Exercise aim:
Arrange every line of the material below as a JSON list of strings, one string per line, omitting any blank lines.

(Dataset rows)

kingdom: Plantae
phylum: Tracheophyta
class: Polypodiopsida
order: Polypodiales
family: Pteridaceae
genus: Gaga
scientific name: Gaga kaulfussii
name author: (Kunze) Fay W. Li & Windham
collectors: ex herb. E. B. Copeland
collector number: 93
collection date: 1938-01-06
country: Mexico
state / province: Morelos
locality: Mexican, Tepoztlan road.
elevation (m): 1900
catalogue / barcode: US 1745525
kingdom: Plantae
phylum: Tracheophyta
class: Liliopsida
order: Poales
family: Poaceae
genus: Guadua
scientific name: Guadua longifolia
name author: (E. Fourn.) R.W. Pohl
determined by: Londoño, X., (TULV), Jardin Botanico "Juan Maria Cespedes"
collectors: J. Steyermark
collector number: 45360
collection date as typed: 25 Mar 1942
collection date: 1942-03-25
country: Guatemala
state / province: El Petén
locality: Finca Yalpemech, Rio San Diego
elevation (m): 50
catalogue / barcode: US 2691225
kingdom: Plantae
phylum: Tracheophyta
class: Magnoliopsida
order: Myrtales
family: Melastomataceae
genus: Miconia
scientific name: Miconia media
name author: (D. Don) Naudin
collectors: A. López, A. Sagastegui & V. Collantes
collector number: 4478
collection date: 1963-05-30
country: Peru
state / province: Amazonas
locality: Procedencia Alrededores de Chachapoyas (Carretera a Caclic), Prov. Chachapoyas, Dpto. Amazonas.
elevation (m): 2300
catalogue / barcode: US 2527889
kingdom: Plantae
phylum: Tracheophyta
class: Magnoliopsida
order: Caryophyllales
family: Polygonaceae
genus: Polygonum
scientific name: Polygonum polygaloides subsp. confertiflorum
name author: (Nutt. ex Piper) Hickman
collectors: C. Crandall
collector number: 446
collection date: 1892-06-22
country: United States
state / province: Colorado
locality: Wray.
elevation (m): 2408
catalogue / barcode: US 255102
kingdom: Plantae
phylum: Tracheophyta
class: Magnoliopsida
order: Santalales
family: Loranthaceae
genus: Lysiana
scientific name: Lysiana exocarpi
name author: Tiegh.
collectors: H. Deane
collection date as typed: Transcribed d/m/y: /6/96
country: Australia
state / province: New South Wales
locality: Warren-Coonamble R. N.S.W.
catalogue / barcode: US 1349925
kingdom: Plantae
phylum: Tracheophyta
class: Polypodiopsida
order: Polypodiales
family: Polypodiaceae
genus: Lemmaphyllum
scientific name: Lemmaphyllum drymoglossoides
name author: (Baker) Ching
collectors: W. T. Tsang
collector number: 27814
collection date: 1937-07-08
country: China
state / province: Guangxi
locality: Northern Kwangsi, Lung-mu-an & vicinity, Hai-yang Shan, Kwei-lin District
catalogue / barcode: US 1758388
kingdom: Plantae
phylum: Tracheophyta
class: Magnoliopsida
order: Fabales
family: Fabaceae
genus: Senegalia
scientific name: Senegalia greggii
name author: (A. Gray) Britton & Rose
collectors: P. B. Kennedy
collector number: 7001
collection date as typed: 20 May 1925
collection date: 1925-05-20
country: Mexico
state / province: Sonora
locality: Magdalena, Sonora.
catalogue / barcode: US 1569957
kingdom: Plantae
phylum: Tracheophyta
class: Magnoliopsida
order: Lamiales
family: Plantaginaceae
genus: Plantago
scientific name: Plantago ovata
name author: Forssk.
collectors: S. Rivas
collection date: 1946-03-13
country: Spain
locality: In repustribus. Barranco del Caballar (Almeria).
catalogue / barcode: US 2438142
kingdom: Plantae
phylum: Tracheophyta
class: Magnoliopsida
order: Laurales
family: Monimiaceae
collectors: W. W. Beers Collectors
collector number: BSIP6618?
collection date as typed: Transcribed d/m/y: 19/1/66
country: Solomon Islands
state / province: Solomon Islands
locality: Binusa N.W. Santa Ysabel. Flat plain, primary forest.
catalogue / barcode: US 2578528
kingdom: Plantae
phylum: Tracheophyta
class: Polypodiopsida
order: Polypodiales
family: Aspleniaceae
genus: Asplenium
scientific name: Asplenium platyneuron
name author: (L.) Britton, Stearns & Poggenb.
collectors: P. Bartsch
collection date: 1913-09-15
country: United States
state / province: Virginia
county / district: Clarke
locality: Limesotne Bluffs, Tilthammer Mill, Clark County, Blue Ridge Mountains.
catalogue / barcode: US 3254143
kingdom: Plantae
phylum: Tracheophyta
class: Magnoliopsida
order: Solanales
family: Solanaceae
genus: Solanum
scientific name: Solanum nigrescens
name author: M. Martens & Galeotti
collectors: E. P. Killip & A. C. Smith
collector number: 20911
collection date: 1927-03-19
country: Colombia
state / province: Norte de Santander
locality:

Solved problem:
[
  "kingdom: Plantae",
  "phylum: Tracheophyta",
  "class: Polypodiopsida",
  "order: Polypodiales",
  "family: Pteridaceae",
  "genus: Gaga",
  "scientific name: Gaga kaulfussii",
  "name author: (Kunze) Fay W. Li & Windham",
  "collectors: ex herb. E. B. Copeland",
  "collector number: 93",
  "collection date: 1938-01-06",
  "country: Mexico",
  "state / province: Morelos",
  "locality: Mexican, Tepoztlan road.",
  "elevation (m): 1900",
  "catalogue / barcode: US 1745525",
  "kingdom: Plantae",
  "phylum: Tracheophyta",
  "class: Liliopsida",
  "order: Poales",
  "family: Poaceae",
  "genus: Guadua",
  "scientific name: Guadua longifolia",
  "name author: (E. Fourn.) R.W. Pohl",
  "determined by: Londoño, X., (TULV), Jardin Botanico \"Juan Maria Cespedes\"",
  "collectors: J. Steyermark",
  "collector number: 45360",
  "collection date as typed: 25 Mar 1942",
  "collection date: 1942-03-25",
  "country: Guatemala",
  "state / province: El Petén",
  "locality: Finca Yalpemech, Rio San Diego",
  "elevation (m): 50",
  "catalogue / barcode: US 2691225",
  "kingdom: Plantae",
  "phylum: Tracheophyta",
  "class: Magnoliopsida",
  "order: Myrtales",
  "family: Melastomataceae",
  "genus: Miconia",
  "scientific name: Miconia media",
  "name author: (D. Don) Naudin",
  "collectors: A. López, A. Sagastegui & V. Collantes",
  "collector number: 4478",
  "collection date: 1963-05-30",
  "country: Peru",
  "state / province: Amazonas",
  "locality: Procedencia Alrededores de Chachapoyas (Carretera a Caclic), Prov. Chachapoyas, Dpto. Amazonas.",
  "elevation (m): 2300",
  "catalogue / barcode: US 2527889",
  "kingdom: Plantae",
  "phylum: Tracheophyta",
  "class: Magnoliopsida",
  "order: Caryophyllales",
  "family: Polygonaceae",
  "genus: Polygonum",
  "scientific name: Polygonum polygaloides subsp. confertiflorum",
  "name author: (Nutt. ex Piper) Hickman",
  "collectors: C. Crandall",
  "collector number: 446",
  "collection date: 1892-06-22",
  "country: United States",
  "state / province: Colorado",
  "locality: Wray.",
  "elevation (m): 2408",
  "catalogue / barcode: US 255102",
  "kingdom: Plantae",
  "phylum: Tracheophyta",
  "class: Magnoliopsida",
  "order: Santalales",
  "family: Loranthaceae",
  "genus: Lysiana",
  "scientific name: Lysiana exocarpi",
  "name author: Tiegh.",
  "collectors: H. Deane",
  "collection date as typed: Transcribed d/m/y: /6/96",
  "country: Australia",
  "state / province: New South Wales",
  "locality: Warren-Coonamble R. N.S.W.",
  "catalogue / barcode: US 1349925",
  "kingdom: Plantae",
  "phylum: Tracheophyta",
  "class: Polypodiopsida",
  "order: Polypodiales",
  "family: Polypodiaceae",
  "genus: Lemmaphyllum",
  "scientific name: Lemmaphyllum drymoglossoides",
  "name author: (Baker) Ching",
  "collectors: W. T. Tsang",
  "collector number: 27814",
  "collection date: 1937-07-08",
  "country: China",
  "state / province: Guangxi",
  "locality: Northern Kwangsi, Lung-mu-an & vicinity, Hai-yang Shan, Kwei-lin District",
  "catalogue / barcode: US 1758388",
  "kingdom: Plantae",
  "phylum: Tracheophyta",
  "class: Magnoliopsida",
  "order: Fabales",
  "family: Fabaceae",
  "genus: Senegalia",
  "scientific name: Senegalia greggii",
  "name author: (A. Gray) Britton & Rose",
  "collectors: P. B. Kennedy",
  "collector number: 7001",
  "collection date as typed: 20 May 1925",
  "collection date: 1925-05-20",
  "country: Mexico",
  "state / province: Sonora",
  "locality: Magdalena, Sonora.",
  "catalogue / barcode: US 1569957",
  "kingdom: Plantae",
  "phylum: Tracheophyta",
  "class: Magnoliopsida",
  "order: Lamiales",
  "family: Plantaginaceae",
  "genus: Plantago",
  "scientific name: Plantago ovata",
  "name author: Forssk.",
  "collectors: S. Rivas",
  "collection date: 1946-03-13",
  "country: Spain",
  "locality: In repustribus. Barranco del Caballar (Almeria).",
  "catalogue / barcode: US 2438142",
  "kingdom: Plantae",
  "phylum: Tracheophyta",
  "class: Magnoliopsida",
  "order: Laurales",
  "family: Monimiaceae",
  "collectors: W. W. Beers Collectors",
  "collector number: BSIP6618?",
  "collection date as typed: Transcribed d/m/y: 19/1/66",
  "country: Solomon Islands",
  "state / province: Solomon Islands",
  "locality: Binusa N.W. Santa Ysabel. Flat plain, primary forest.",
  "catalogue / barcode: US 2578528",
  "kingdom: Plantae",
  "phylum: Tracheophyta",
  "class: Polypodiopsida",
  "order: Polypodiales",
  "family: Aspleniaceae",
  "genus: Asplenium",
  "scientific name: Asplenium platyneuron",
  "name author: (L.) Britton, Stearns & Poggenb.",
  "collectors: P. Bartsch",
  "collection date: 1913-09-15",
  "country: United States",
  "state / province: Virginia",
  "county / district: Clarke",
  "locality: Limesotne Bluffs, Tilthammer Mill, Clark County, Blue Ridge Mountains.",
  "catalogue / barcode: US 3254143",
  "kingdom: Plantae",
  "phylum: Tracheophyta",
  "class: Magnoliopsida",
  "order: Solanales",
  "family: Solanaceae",
  "genus: Solanum",
  "scientific name: Solanum nigrescens",
  "name author: M. Martens & Galeotti",
  "collectors: E. P. Killip & A. C. Smith",
  "collector number: 20911",
  "collection date: 1927-03-19",
  "country: Colombia",
  "state / province: Norte de Santander",
  "locality:"
]